Trudeau a raison de ne rien tenir pour acquis. Car entre temps, la «ligne» présentée par Enders n’est pas reprise par toute la diplomatie américaine. Fin janvier, lorsque le chef du pupitre Canada au Département d’État, John Rouse, est envoyé à Chicago pour annoncer à un groupe d’hommes d’affaires comment s’articule la posi­tion américaine à ce sujet, on ne perçoit guère que le gant de velours.

«Le gouvernement américain n’a rien à dire au sujet du Québec et de son avenir au sein du Canada, sauf que ce problème est uniquement et entièrement canadien. C’est un problème qui doit être résolu par les Canadiens sur la base des intérêts du Canada, sans la moindre interven­tion américaine, bien intentionnée, accidentelle ou autre», explique-t-il.

Sa visite à Chicago a surtout pour but de contrer les propos disséminés par un des membres les plus proaméricains du nouveau cabinet péquiste, Rodrigue Tremblay. Ministre de l’industrie et du Commerce, auteur en 1969 d’un livre prônant la constitution d’un marché commun Québec-États-Unis, Tremblay affirme à qui veut l’entendre et vient répéter aux hommes d’affaires rassemblés à Chicago que son gouvernement «a de bons contacts au sein du gouvernement américain», que des responsables américains appuient l’autonomie du Québec et jugent artificielle l’économie canadienne construite sur l’axe Est-Ouest, alors que les rapports Nord-Sud, qu’aiderait à promouvoir l’indépendance du Québec, seraient plus «naturels».

Le Parti québécois «voulait créer l’impression qu’il avait un appui quelconque des États-Unis. C’était exactement ce que nous voulions éviter», raconte un cadre du département d’État, Richard Vine. Il a donc envoyé Rouse «avec la mission explicite de s’assurer que cette impression soit dissipée».

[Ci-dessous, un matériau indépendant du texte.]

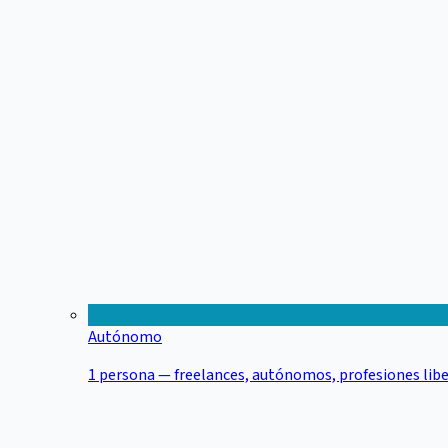
Autónomo
1 persona — freelances, autónomos, profesiones libe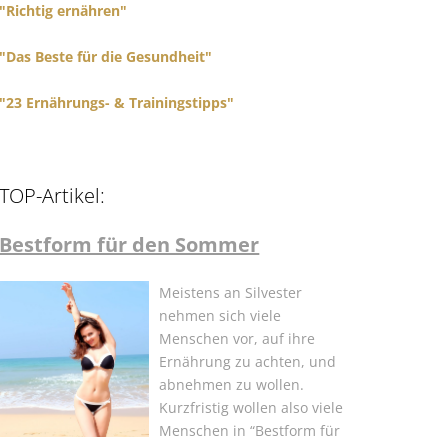
"Richtig ernähren"
"Das Beste für die Gesundheit"
"23 Ernährungs- & Trainingstipps"
TOP-Artikel:
Bestform für den Sommer
Meistens an Silvester
nehmen sich viele
Menschen vor, auf ihre
Ernährung zu achten, und
abnehmen zu wollen.
Kurzfristig wollen also viele
Menschen in “Bestform für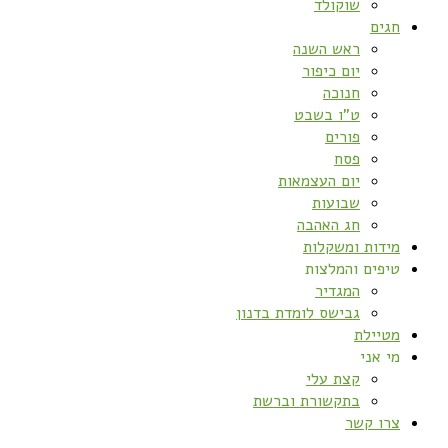
שוקולד
חגים
ראש השנה
יום כיפור
חנוכה
ט”ו בשבט
פורים
פסח
יום העצמאות
שבועות
חג האהבה
מידות ומשקלות
טיפים והמלצות
המגדיר
גבישס לומדת בדנון
מטיילת
מי אני
קצת עלי
בתקשורת וברשת
צרו קשר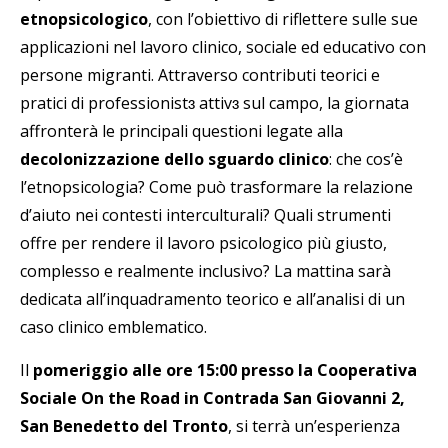
etnopsicologico
, con l’obiettivo di riflettere sulle sue
applicazioni nel lavoro clinico, sociale ed educativo con
persone migranti. Attraverso contributi teorici e
pratici di professionistɜ attivɜ sul campo, la giornata
affronterà le principali questioni legate alla
decolonizzazione dello sguardo clinico
: che cos’è
l’etnopsicologia? Come può trasformare la relazione
d’aiuto nei contesti interculturali? Quali strumenti
offre per rendere il lavoro psicologico più giusto,
complesso e realmente inclusivo? La mattina sarà
dedicata all’inquadramento teorico e all’analisi di un
caso clinico emblematico.
Il
pomeriggio alle ore 15:00 presso la Cooperativa
Sociale On the Road in Contrada San Giovanni 2,
San Benedetto del Tronto
, si terrà un’esperienza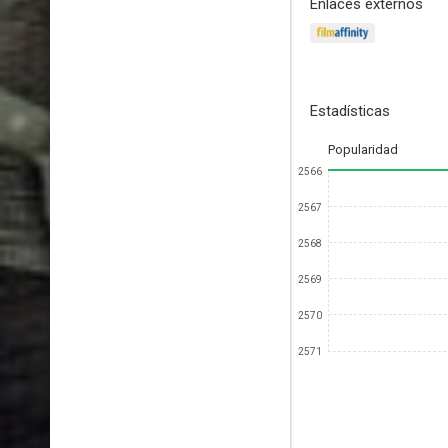
Enlaces externos
Estadísticas
Popularidad
2566
2567
2568
2569
2570
2571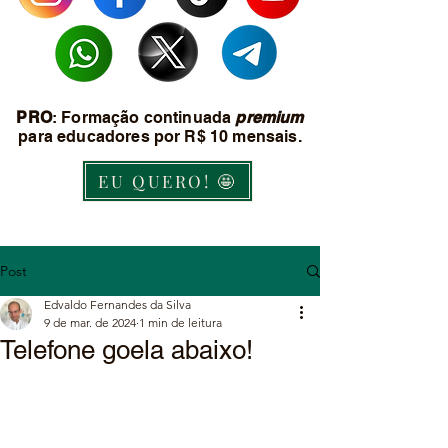
PRO
: Formação continuada
premium
para educadores por R$ 10 mensais.
EU QUERO! 🤩
Post
Edvaldo Fernandes da Silva
9 de mar. de 2024
1 min de leitura
Telefone goela abaixo!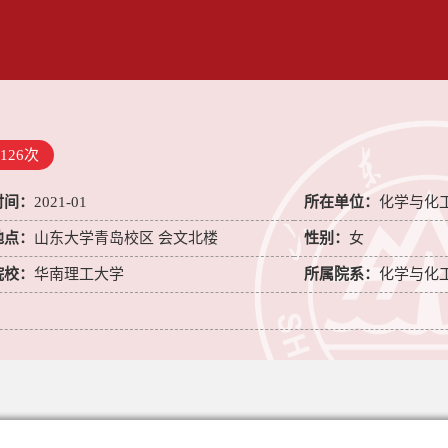
126
次
时间：
2021-01
所在单位：
化学与化
地点：
山东大学青岛校区 会文北楼
性别：
女
院校：
华南理工大学
所属院系：
化学与化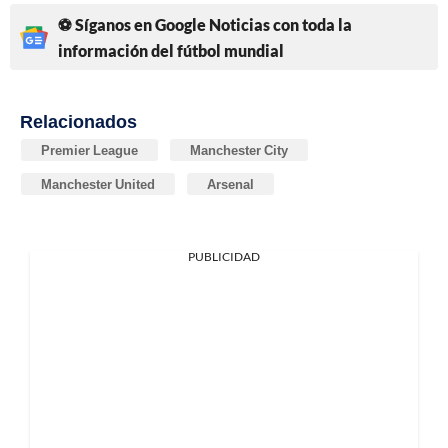
⚽ Síganos en Google Noticias con toda la
información del fútbol mundial
Relacionados
Premier League
Manchester City
Manchester United
Arsenal
PUBLICIDAD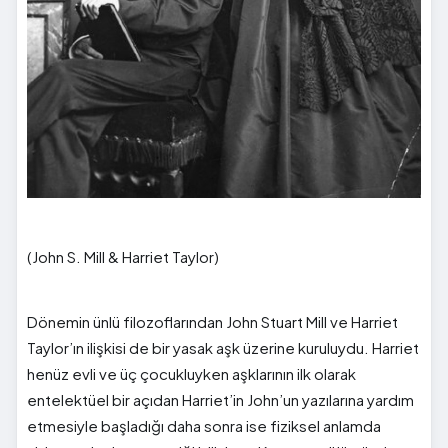
(John S. Mill & Harriet Taylor)
Dönemin ünlü filozoflarından John Stuart Mill ve Harriet
Taylor’ın ilişkisi de bir yasak aşk üzerine kuruluydu. Harriet
henüz evli ve üç çocukluyken aşklarının ilk olarak
entelektüel bir açıdan Harriet’in John’un yazılarına yardım
etmesiyle başladığı daha sonra ise fiziksel anlamda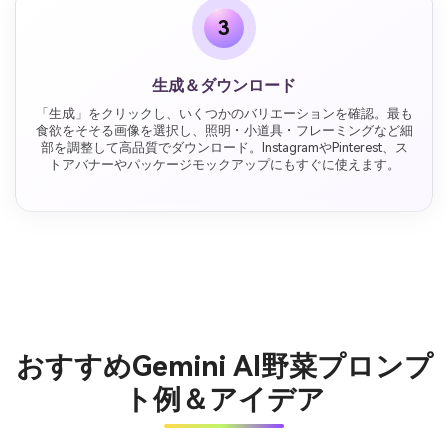
3
生成＆ダウンロード
「生成」をクリックし、いくつかのバリエーションを確認。最も
食欲をそそる画像を選択し、照明・小道具・フレーミングなど細
部を調整して高品質でダウンロード。InstagramやPinterest、ス
トアバナーやパッケージモックアップにもすぐに使えます。
おすすめGemini AI野菜プロンプ
ト例＆アイデア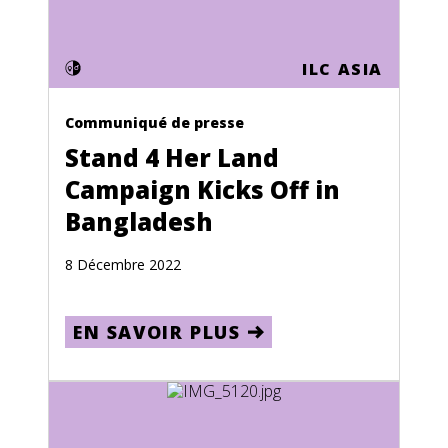
Ghana
Gibraltar
ILC ASIA
Greece
Greenland
Communiqué de presse
Stand 4 Her Land
Grenada
Campaign Kicks Off in
Guadeloupe
Bangladesh
Guam
8 Décembre 2022
Guatemala
Guinea
EN SAVOIR PLUS
Guinea-Bissau
Guyana
Haiti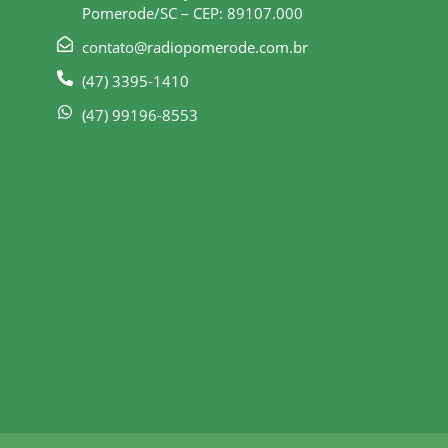
Pomerode/SC – CEP: 89107.000
contato@radiopomerode.com.br
(47) 3395-1410
(47) 99196-8553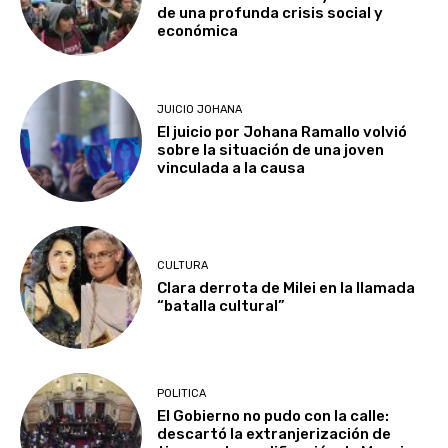
de una profunda crisis social y
económica
JUICIO JOHANA
El juicio por Johana Ramallo volvió
sobre la situación de una joven
vinculada a la causa
CULTURA
Clara derrota de Milei en la llamada
“batalla cultural”
POLITICA
El Gobierno no pudo con la calle:
descartó la extranjerización de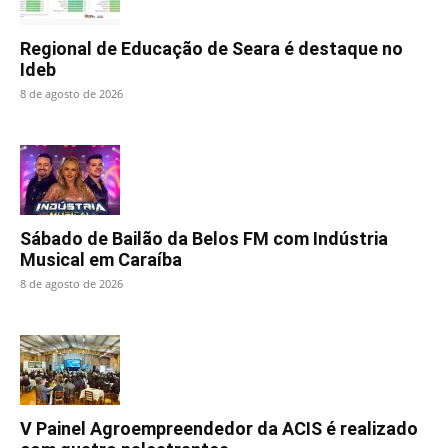
Regional de Educação de Seara é destaque no
Ideb
8 de agosto de 2026
Sábado de Bailão da Belos FM com Indústria
Musical em Caraíba
8 de agosto de 2026
V Painel Agroempreendedor da ACIS é realizado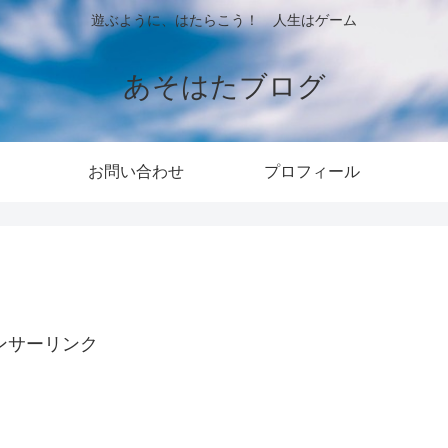
遊ぶように、はたらこう！ 人生はゲーム
あそはたブログ
お問い合わせ
プロフィール
ンサーリンク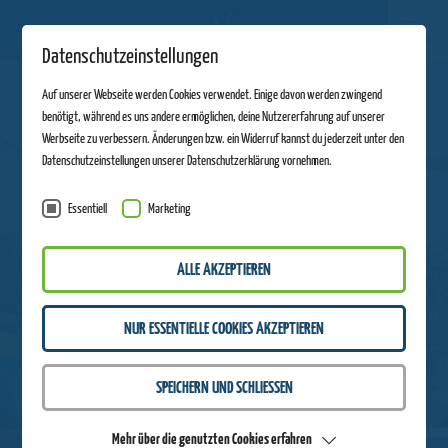
Datenschutzeinstellungen
Auf unserer Webseite werden Cookies verwendet. Einige davon werden zwingend
benötigt, während es uns andere ermöglichen, deine Nutzererfahrung auf unserer
Werbseite zu verbessern. Änderungen bzw. ein Widerruf kannst du jederzeit unter den
Datenschutzeinstellungen unserer Datenschutzerklärung vornehmen.
Essentiell
Marketing
ALLE AKZEPTIEREN
NUR ESSENTIELLE COOKIES AKZEPTIEREN
SPEICHERN UND SCHLIESSEN
Mehr über die genutzten Cookies erfahren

À Chicago, Rouse rétorque donc à Tremblay que son gouvernement voit au contraire à sa frontière nord un Canada «vigoureux, confiant en lui-même, indépendant et engagé activement dans le monde». Pour ce qui est des contacts québécois à Washington, il énonce la politique officielle: «Ottawa représente les intérêts du Québec à Washington», un principe que «le gouvernement américain va continuer à respecter». Pour les contacts, donc, vous repasserez !

Le directeur du pupitre canadien envoie cependant quelques fleurs au nouveau gouvernement québécois en affirmant que le problème québécois «est dans les mains de leaders responsables dans les deux camps».